About an hour after sunrise, McGriel announced to the crew that it was time to prepare for the breakfast run, timed to coincide with a daily schedule adjustment when the boat goes from three crossings per hour to four. The shift results in just enough time for a crew member to dash and grab a to-go order for all hands. The choice between Goldberg’s, located within sight of the Greenport ferry slip, and the lunch counter at the Shelter Island Pharmacy rests with the captain of the ship.

“Let’s go to the Pharm,” said McGriel, “I think I want a western wrap with ketchup.” As soon as the gate went down, Mike Mundy shot over to the pharmacy to pick up the grilled cheese, clam chowder, tuna melt and the Captain’s wrap. “On the next trip, we go at ‘food speed,’ so everybody gets a chance to eat,” McGriel said.

Running a ferry is known in maritime circles as being in the “flesh trade” and right after safety, great customer service is McGriel’s goal. “A more senior captain said to me, ‘There are two kinds of captains. One is the kind that lifts the ramp with his back to the road and the other kind lifts the ramp with his face to the road.’ If I can, within reason, get someone onto the ferry I will. But if we get backed up and the line stretches up to the Dory, the phones light up in the office like strategic air command.”

Keeping the schedule is part of customer service, and in the summer the captain’s job requires a sense of humor as well as punctuality. On a hot Friday afternoon, two women with the whiff of day-tripper about them, stood red-faced next to their bikes in the loading area. One pointed out a painted bird atop a wooden beam near the ferry slip. “Is that a pelican?” she asked Capt. McGriel.

“Actually, that’s not a pelican; it’s a pole-ican,” he quipped, directing the bikers to a safe spot near the stern of the boat.

Summer presents a different set of hazards, centered on the loading and unloading of the vessel. Facebook groups dedicated to stories of the dangerous antics of summertime ferry passengers can’t compete with what McGriel has witnessed. There was the guy with his legs hanging over the edge of the ramp as the ferry came into the slip, the weekly drunken exodus of merrymakers from the Wednesday cookout at the Pridwin and the driver who “whizzed by me, cellphone in one hand, iPad in the other and dog in his lap.”
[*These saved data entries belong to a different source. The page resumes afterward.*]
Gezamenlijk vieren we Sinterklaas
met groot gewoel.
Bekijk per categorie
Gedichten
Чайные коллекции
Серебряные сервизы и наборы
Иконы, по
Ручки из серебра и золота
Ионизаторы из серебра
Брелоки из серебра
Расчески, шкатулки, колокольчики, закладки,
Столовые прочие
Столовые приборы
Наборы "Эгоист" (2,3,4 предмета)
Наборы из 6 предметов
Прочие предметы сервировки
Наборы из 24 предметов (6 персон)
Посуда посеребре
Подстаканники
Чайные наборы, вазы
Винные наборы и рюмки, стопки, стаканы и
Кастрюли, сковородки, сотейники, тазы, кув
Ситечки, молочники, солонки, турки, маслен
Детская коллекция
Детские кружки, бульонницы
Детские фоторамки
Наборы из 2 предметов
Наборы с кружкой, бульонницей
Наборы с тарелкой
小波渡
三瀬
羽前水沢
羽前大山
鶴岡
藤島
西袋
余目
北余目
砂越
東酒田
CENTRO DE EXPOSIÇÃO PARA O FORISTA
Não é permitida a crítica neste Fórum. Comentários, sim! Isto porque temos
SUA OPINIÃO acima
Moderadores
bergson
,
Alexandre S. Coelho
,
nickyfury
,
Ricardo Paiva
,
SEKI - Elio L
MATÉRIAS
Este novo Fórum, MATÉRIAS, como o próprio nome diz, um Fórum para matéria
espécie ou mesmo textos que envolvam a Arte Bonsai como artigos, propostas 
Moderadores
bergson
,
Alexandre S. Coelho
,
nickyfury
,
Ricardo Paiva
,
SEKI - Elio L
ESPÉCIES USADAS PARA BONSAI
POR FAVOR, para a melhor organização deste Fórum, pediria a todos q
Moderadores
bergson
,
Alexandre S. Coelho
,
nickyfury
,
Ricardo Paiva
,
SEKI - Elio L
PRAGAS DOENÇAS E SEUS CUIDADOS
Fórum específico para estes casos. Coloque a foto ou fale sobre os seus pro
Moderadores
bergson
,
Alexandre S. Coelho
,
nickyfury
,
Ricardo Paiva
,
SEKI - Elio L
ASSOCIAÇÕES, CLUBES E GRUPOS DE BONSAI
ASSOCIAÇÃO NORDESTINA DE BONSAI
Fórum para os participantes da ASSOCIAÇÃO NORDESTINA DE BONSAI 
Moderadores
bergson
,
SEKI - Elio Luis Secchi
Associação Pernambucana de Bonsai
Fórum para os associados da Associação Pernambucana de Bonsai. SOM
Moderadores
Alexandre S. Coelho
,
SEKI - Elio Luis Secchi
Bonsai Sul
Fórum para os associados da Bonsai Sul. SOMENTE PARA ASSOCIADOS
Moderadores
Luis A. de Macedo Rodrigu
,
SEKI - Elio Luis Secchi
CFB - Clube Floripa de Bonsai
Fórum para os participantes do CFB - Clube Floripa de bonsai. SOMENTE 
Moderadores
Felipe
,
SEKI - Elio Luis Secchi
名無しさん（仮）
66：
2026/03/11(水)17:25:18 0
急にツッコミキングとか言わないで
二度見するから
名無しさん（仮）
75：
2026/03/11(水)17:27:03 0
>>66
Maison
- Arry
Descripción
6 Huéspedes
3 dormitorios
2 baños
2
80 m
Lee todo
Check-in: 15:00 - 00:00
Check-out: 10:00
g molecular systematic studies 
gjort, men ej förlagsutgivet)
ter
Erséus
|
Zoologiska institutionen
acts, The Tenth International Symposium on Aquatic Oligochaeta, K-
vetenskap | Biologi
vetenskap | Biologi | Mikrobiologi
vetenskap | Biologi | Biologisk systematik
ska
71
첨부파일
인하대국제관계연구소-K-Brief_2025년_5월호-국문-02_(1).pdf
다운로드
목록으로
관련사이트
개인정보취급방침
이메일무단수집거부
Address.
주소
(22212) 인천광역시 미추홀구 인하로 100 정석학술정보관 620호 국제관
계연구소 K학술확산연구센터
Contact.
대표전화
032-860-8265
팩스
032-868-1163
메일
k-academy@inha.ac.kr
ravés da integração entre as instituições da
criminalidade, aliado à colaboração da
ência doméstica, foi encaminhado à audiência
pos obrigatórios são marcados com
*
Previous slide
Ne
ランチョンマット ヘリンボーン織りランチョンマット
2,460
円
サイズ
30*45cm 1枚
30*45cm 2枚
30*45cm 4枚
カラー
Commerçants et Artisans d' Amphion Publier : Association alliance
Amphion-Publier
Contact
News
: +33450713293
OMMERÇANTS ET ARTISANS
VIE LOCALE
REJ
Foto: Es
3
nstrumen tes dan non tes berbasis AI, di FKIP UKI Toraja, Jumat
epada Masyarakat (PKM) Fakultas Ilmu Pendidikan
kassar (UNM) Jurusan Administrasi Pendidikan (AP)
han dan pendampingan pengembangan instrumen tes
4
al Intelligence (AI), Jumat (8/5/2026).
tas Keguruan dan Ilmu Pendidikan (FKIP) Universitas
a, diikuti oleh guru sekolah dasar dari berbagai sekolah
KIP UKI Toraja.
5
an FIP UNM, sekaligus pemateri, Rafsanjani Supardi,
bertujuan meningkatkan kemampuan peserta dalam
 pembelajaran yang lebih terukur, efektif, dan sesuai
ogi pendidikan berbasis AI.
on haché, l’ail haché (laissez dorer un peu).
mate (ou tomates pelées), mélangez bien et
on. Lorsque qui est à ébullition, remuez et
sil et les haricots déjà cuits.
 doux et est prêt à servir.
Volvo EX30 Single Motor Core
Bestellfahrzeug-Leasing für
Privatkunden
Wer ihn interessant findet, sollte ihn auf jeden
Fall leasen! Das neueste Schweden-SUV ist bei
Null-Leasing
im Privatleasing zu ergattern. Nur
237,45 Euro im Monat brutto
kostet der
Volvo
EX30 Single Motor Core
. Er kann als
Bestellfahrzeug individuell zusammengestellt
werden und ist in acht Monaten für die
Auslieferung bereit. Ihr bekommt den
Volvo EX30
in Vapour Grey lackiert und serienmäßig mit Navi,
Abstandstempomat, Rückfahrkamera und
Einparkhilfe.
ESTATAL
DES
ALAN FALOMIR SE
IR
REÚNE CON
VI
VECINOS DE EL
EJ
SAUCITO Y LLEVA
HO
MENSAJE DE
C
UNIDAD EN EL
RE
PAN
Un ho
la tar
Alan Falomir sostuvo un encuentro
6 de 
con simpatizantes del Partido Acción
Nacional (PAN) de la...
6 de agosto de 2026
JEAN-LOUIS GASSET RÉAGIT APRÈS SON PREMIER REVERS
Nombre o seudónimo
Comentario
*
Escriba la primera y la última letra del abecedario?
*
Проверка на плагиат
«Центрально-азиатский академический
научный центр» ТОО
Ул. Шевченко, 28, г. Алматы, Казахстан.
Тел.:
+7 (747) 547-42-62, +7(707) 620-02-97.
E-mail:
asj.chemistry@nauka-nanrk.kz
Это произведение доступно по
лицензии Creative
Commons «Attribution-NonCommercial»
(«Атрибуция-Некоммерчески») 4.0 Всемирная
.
McGriel has enough seniority now to work days — four on, then two off — and he’s grateful for it. “This is one of the great aspects of working on the ferry,” he said. “You can work on the water all day and sleep in your own bed at night.

“My motto is, go slow, crash slow,” he said, as he executed another perfect landing despite a stiff wind, with a comforting nudge as the ferry slid under the gate.